Auf der Basis von 50 qualitativen (Gruppen)-Interviews mit betrieblichen Arbeitsschutz-Verantwortlichen, d.h. Inhabern und Führungskräften sowie Arbeitsschutz-Zuständigen (Fachkräfte für Arbeitssicherheit, Betriebsärzte und Betriebsräte) hat das Projekt mit Hilfe der dokumentarischen Methode nach Bohnsack fünf typische Orientierungsmuster herausarbeitet, die als Formen von Präventionskultur beschrieben wurden. Die entsprechende Typologie stützt sich auf einen Merkmalsraum mit den Dimensionen "Gefährdungsrahmung", "Interaktionsfokus" und "Arbeitsschutzverständnis". Die konkreten Ausprägungen dieser Sinndimensionen können sich hemmend oder fördern auf die Ausgestaltung des Arbeitsschutzes auswirken.
"Gefährdungsrahmung" meint im Sinne eines Orientierungsrahmens die im Betrieb vorherrschenden Einschätzungen bzw. Imaginationen zur Beherrschbarkeit von Gefahren sowie die daraus sich ergebende Vorstellung, welcher Umgang mit Gefährdungen angemessen ist. Die Dimension "Interaktionsfokus" wurde in Anlehnung an die Systemtheorie nach Luhmann entwickelt, die davon ausgeht, dass zwei überlebenswichtige Aufgabenfelder von Organisationen in interner Integration (Werte, Normen, Kommunikation) sowie externer Adaption an Organisationsumwelten (Gesetze, Öffentlichkeit) bestehen. Die qualitativen Auswertungen ergaben, dass die jeweilige Schwerpunktsetzung zwischen diesen beiden Polen ebenfalls maßgeblich für die Ausgestaltung der Präventionskultur ist. Als dritte Dimension des Merkmalsraums wurde das "Arbeitsschutz-Verständnis" identifiziert.
Dieses gibt an, was im innerbetrieblichen Diskurs dem Themenfeld Arbeitsschutz zugerechnet wird: Denn es macht einen Unterschied, ob darunter überwiegend technische Maßnahmen und Herangehensweisen diskutiert werden, ob sich der Betrieb überwiegend auf das Verhalten der Beschäftigten fokussiert oder ob es sich um ein umfassendes Verständnis handelt, das sowohl technische, organisatorische als auch personenbezogene und informationelle Maßnahmen umfasst.

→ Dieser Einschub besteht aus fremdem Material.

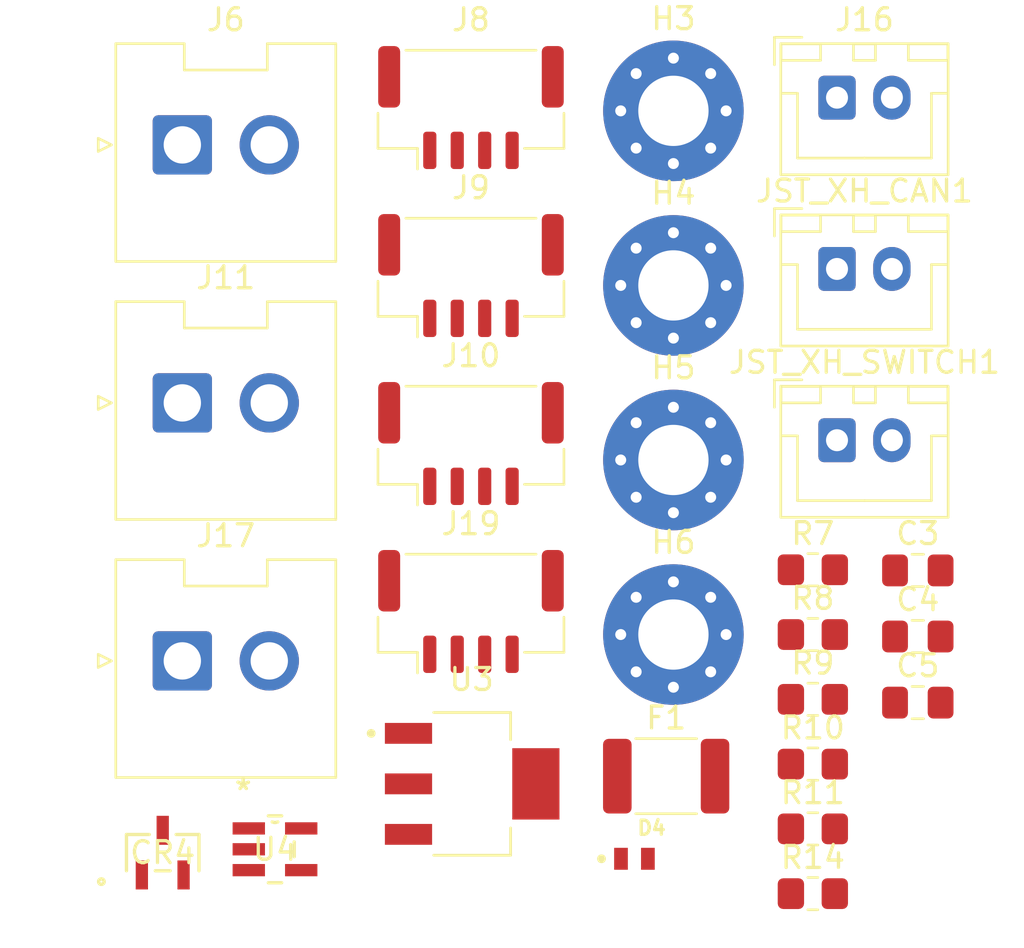
<source format=kicad_pcb>
(kicad_pcb
	(version 20240108)
	(generator "pcbnew")
	(generator_version "8.0")
	(general
		(thickness 1.6)
		(legacy_teardrops no)
	)
	(paper "A4")
	(layers
		(0 "F.Cu" signal)
		(31 "B.Cu" signal)
		(32 "B.Adhes" user "B.Adhesive")
		(33 "F.Adhes" user "F.Adhesive")
		(34 "B.Paste" user)
		(35 "F.Paste" user)
		(36 "B.SilkS" user "B.Silkscreen")
		(37 "F.SilkS" user "F.Silkscreen")
		(38 "B.Mask" user)
		(39 "F.Mask" user)
		(40 "Dwgs.User" user "User.Drawings")
		(41 "Cmts.User" user "User.Comments")
		(42 "Eco1.User" user "User.Eco1")
		(43 "Eco2.User" user "User.Eco2")
		(44 "Edge.Cuts" user)
		(45 "Margin" user)
		(46 "B.CrtYd" user "B.Courtyard")
		(47 "F.CrtYd" user "F.Courtyard")
		(48 "B.Fab" user)
		(49 "F.Fab" user)
		(50 "User.1" user)
		(51 "User.2" user)
		(52 "User.3" user)
		(53 "User.4" user)
		(54 "User.5" user)
		(55 "User.6" user)
		(56 "User.7" user)
		(57 "User.8" user)
		(58 "User.9" user)
	)
	(setup
		(pad_to_mask_clearance 0)
		(allow_soldermask_bridges_in_footprints no)
		(pcbplotparams
			(layerselection 0x00010fc_ffffffff)
			(plot_on_all_layers_selection 0x0000000_00000000)
			(disableapertmacros no)
			(usegerberextensions no)
			(usegerberattributes yes)
			(usegerberadvancedattributes yes)
			(creategerberjobfile yes)
			(dashed_line_dash_ratio 12.000000)
			(dashed_line_gap_ratio 3.000000)
			(svgprecision 4)
			(plotframeref no)
			(viasonmask no)
			(mode 1)
			(useauxorigin no)
			(hpglpennumber 1)
			(hpglpenspeed 20)
			(hpglpendiameter 15.000000)
			(pdf_front_fp_property_popups yes)
			(pdf_back_fp_property_popups yes)
			(dxfpolygonmode yes)
			(dxfimperialunits yes)
			(dxfusepcbnewfont yes)
			(psnegative no)
			(psa4output no)
			(plotreference yes)
			(plotvalue yes)
			(plotfptext yes)
			(plotinvisibletext no)
			(sketchpadsonfab no)
			(subtractmaskfromsilk no)
			(outputformat 1)
			(mirror no)
			(drillshape 1)
			(scaleselection 1)
			(outputdirectory "")
		)
	)
	(net 0 "")
	(net 1 "GND")
	(net 2 "Net-(U3-VIN)")
	(net 3 "SWITCH")
	(net 4 "V_REG")
	(net 5 "CAN_LOW")
	(net 6 "GND_CAN")
	(net 7 "CAN_HIGH")
	(net 8 "DW_POWER")
	(net 9 "Net-(H3-Pad1)")
	(net 10 "Net-(H4-Pad1)")
	(net 11 "Net-(H5-Pad1)")
	(net 12 "Net-(H6-Pad1)")
	(net 13 "VCC")
	(net 14 "Net-(U4-NO)")
	(net 15 "HEAT_SINK")
	(footprint "Connector_JST:JST_XH_B2B-XH-A_1x02_P2.50mm_Vertical" (layer "F.Cu") (at 136.1 67.55))
	(footprint "Resistor_SMD:R_0805_2012Metric_Pad1.20x1.40mm_HandSolder" (layer "F.Cu") (at 135 84.2))
	(footprint "MountingHole:MountingHole_3.2mm_M3_Pad_Via" (layer "F.Cu") (at 128.65 60.35))
	(footprint "Connector_JST:JST_GH_BM04B-GHS-TBT_1x04-1MP_P1.25mm_Vertical" (layer "F.Cu") (at 119.43 83.15))
	(footprint "Capacitor_SMD:C_0805_2012Metric_Pad1.18x1.45mm_HandSolder" (layer "F.Cu") (at 139.78 81.28))
	(footprint "MountingHole:MountingHole_3.2mm_M3_Pad_Via" (layer "F.Cu") (at 128.65 84.2))
	(footprint "Resistor_SMD:R_0805_2012Metric_Pad1.20x1.40mm_HandSolder" (layer "F.Cu") (at 135 93.05))
	(footprint "Connector_JST:JST_VH_B2P-VH-FB-B_1x02_P3.96mm_Vertical" (layer "F.Cu") (at 106.285 85.4))
	(footprint "Connector_JST:JST_GH_BM04B-GHS-TBT_1x04-1MP_P1.25mm_Vertical" (layer "F.Cu") (at 119.43 67.85))
	(footprint "Connector_JST:JST_XH_B2B-XH-A_1x02_P2.50mm_Vertical" (layer "F.Cu") (at 136.1 75.35))
	(footprint "TS12A4514:DBV5" (layer "F.Cu") (at 110.5056 93.9792))
	(footprint "Connector_JST:JST_GH_BM04B-GHS-TBT_1x04-1MP_P1.25mm_Vertical" (layer "F.Cu") (at 119.43 75.5))
	(footprint "Resistor_SMD:R_0805_2012Metric_Pad1.20x1.40mm_HandSolder" (layer "F.Cu") (at 135 96))
	(footprint "Connector_JST:JST_GH_BM04B-GHS-TBT_1x04-1MP_P1.25mm_Vertical" (layer "F.Cu") (at 119.43 60.2))
	(footprint "Capacitor_SMD:C_0805_2012Metric_Pad1.18x1.45mm_HandSolder" (layer "F.Cu") (at 139.78 87.3))
	(footprint "Resistor_SMD:R_0805_2012Metric_Pad1.20x1.40mm_HandSolder" (layer "F.Cu") (at 135 90.1))
	(footprint "MountingHole:MountingHole_3.2mm_M3_Pad_Via" (layer "F.Cu") (at 128.65 68.3))
	(footprint "Fuse:Fuse_1812_4532Metric_Pad1.30x3.40mm_HandSolder" (layer "F.Cu") (at 128.32 90.65))
	(footprint "Connector_JST:JST_XH_B2B-XH-A_1x02_P2.50mm_Vertical" (layer "F.Cu") (at 136.1 59.75))
	(footprint "ESD2CAN36-Q1:SOT-23-3_DBZ_TEX" (layer "F.Cu") (at 105.3922 94.1316))
	(footprint "Connector_JST:JST_VH_B2P-VH-FB-B_1x02_P3.96mm_Vertical" (layer "F.Cu") (at 106.285 73.65))
	(footprint "Capacitor_SMD:C_0805_2012Metric_Pad1.18x1.45mm_HandSolder" (layer "F.Cu") (at 139.78 84.29))
	(footprint "LM2937IMP-8.0:SOT230P700X180-4N" (layer "F.Cu") (at 119.485 91))
	(footprint "MountingHole:MountingHole_3.2mm_M3_Pad_Via" (layer "F.Cu") (at 128.65 76.25))
	(footprint "Connector_JST:JST_VH_B2P-VH-FB-B_1x02_P3.96mm_Vertical" (layer "F.Cu") (at 106.285 61.9))
	(footprint "Resistor_SMD:R_0805_2012Metric_Pad1.20x1.40mm_HandSolder" (layer "F.Cu") (at 135 81.25))
	(footprint "Resistor_SMD:R_0805_2012Metric_Pad1.20x1.40mm_HandSolder" (layer "F.Cu") (at 135 87.15))
	(footprint "UCLAMP1071P.TNT:DIO_UCLAMP1071P.TNT" (layer "F.Cu") (at 126.875 94.4125))
)

</source>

Die Ergebnisse dieser Typenbildung wurden mit Hilfe einer standardisierten Telefonbefragung unter 375 Betrieben validiert. Dazu wurden den Befragten Aussagen, die zum Teil aus den Interviews entlehnt wurden, vorgelesen und danach gefragt, inwieweit sie diesen Aussagen zustimmten. Die Zustimmungsmaße konnten dann mit Hilfe einer Faktorenanalyse in fünf Faktoren zusammengefasst werden. Diese reproduzieren weitestgehend die qualitativ entwickelte Typologie und ihren Merkmalsraum, so dass eine quantitative Abschätzung der Verteilung der Typen unter allen Betrieben in Deutschland möglich wurde. Ergebnis dieser Abschätzung ist, dass der Typus "die Fehlervermeider" mit 30 % am häufigsten vorkommt, gefolgt vom Typus "die Do-it-yourselfer" mit rund 21 %. Die drei weiteren Typen, d. h. "die Techniker", "die Systematiker" und "die Standardsetzer" machen jeweils zwischen 16 und 17 % der Stichprobe aus.

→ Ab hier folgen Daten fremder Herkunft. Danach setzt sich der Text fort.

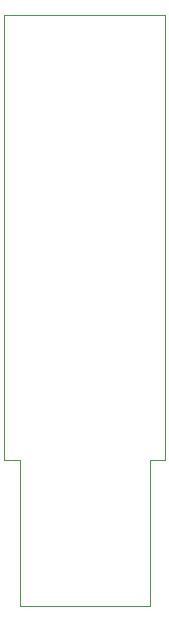
<source format=gbr>
G04 #@! TF.GenerationSoftware,KiCad,Pcbnew,5.1.5*
G04 #@! TF.CreationDate,2020-06-01T07:17:40+08:00*
G04 #@! TF.ProjectId,udisk,75646973-6b2e-46b6-9963-61645f706362,rev?*
G04 #@! TF.SameCoordinates,Original*
G04 #@! TF.FileFunction,Profile,NP*
%FSLAX46Y46*%
G04 Gerber Fmt 4.6, Leading zero omitted, Abs format (unit mm)*
G04 Created by KiCad (PCBNEW 5.1.5) date 2020-06-01 07:17:40*
%MOMM*%
%LPD*%
G04 APERTURE LIST*
%ADD10C,0.050000*%
G04 APERTURE END LIST*
D10*
X139450000Y-70450000D02*
X139450000Y-70450000D01*
X139450000Y-70450000D02*
X140750000Y-70450000D01*
X139450000Y-82800000D02*
X139450000Y-70450000D01*
X128450000Y-82800000D02*
X128450000Y-70450000D01*
X127150000Y-70450000D02*
X128450000Y-70450000D01*
X128450000Y-82800000D02*
X139450000Y-82800000D01*
X140750000Y-32800000D02*
X140750000Y-70450000D01*
X127150000Y-32800000D02*
X140750000Y-32800000D01*
X127150000Y-32800000D02*
X127150000Y-70450000D01*
M02*

</source>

Ausgehend von der Faktorenanalyse wurde zudem ein "Schnell-Diagnose-Tool Präventionskultur" für Praktikerinnen und Praktiker entwickelt. Sowohl externe, als auch innerbetriebliche Präventionsexperten können es als erste Zuordnungshilfe des eigenen oder eines fremden Betriebs zu einem Präventionskultur-Typus verwenden.
Die Verschränkung qualitativer und quantitativer Analysen im Interesse anwendungsorientierter Ergebnisse weist das vorliegende Projekt als ein exploratives Mixed-Methods-Projekt aus.